◆ What you have to do
Within the entries below, how many lines carry the word "Mile"? State the number and stop.

◆ Items listed in a dataset
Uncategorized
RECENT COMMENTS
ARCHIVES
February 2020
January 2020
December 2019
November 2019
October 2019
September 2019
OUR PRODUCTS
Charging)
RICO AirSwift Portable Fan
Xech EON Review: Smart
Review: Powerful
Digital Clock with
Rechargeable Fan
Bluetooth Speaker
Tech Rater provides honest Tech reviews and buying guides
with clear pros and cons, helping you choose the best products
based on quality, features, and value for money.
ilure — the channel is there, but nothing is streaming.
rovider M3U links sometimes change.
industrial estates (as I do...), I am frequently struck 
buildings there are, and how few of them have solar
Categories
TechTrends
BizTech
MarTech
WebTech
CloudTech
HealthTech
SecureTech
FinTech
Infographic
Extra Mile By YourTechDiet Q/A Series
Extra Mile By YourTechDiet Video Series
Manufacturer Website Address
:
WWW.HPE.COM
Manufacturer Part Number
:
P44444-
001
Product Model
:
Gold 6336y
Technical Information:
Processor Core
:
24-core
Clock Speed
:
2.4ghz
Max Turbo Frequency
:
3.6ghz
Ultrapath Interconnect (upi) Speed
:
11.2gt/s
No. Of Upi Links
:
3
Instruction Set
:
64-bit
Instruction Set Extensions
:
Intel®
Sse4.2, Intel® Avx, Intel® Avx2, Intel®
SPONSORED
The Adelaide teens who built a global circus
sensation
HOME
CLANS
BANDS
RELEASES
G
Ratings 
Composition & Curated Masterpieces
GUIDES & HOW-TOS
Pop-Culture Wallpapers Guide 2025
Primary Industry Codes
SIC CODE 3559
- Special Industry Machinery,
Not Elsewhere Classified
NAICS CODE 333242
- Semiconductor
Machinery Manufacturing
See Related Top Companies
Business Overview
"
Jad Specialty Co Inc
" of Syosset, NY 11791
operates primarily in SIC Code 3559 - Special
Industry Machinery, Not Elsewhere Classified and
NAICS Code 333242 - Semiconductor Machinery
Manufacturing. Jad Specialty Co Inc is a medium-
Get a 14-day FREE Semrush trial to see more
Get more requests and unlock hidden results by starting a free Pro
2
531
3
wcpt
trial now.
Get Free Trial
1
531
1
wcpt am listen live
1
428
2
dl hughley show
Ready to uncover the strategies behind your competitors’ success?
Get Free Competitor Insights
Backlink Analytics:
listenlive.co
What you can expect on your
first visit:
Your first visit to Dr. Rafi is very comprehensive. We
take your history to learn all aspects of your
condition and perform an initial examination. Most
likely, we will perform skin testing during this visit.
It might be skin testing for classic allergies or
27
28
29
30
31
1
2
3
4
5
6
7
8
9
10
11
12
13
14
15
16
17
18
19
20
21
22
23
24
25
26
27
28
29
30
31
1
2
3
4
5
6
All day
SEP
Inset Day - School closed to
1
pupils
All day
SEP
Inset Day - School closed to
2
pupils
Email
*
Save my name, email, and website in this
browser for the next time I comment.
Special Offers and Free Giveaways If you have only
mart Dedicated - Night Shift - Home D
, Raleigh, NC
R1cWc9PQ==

◆ Result of the task
2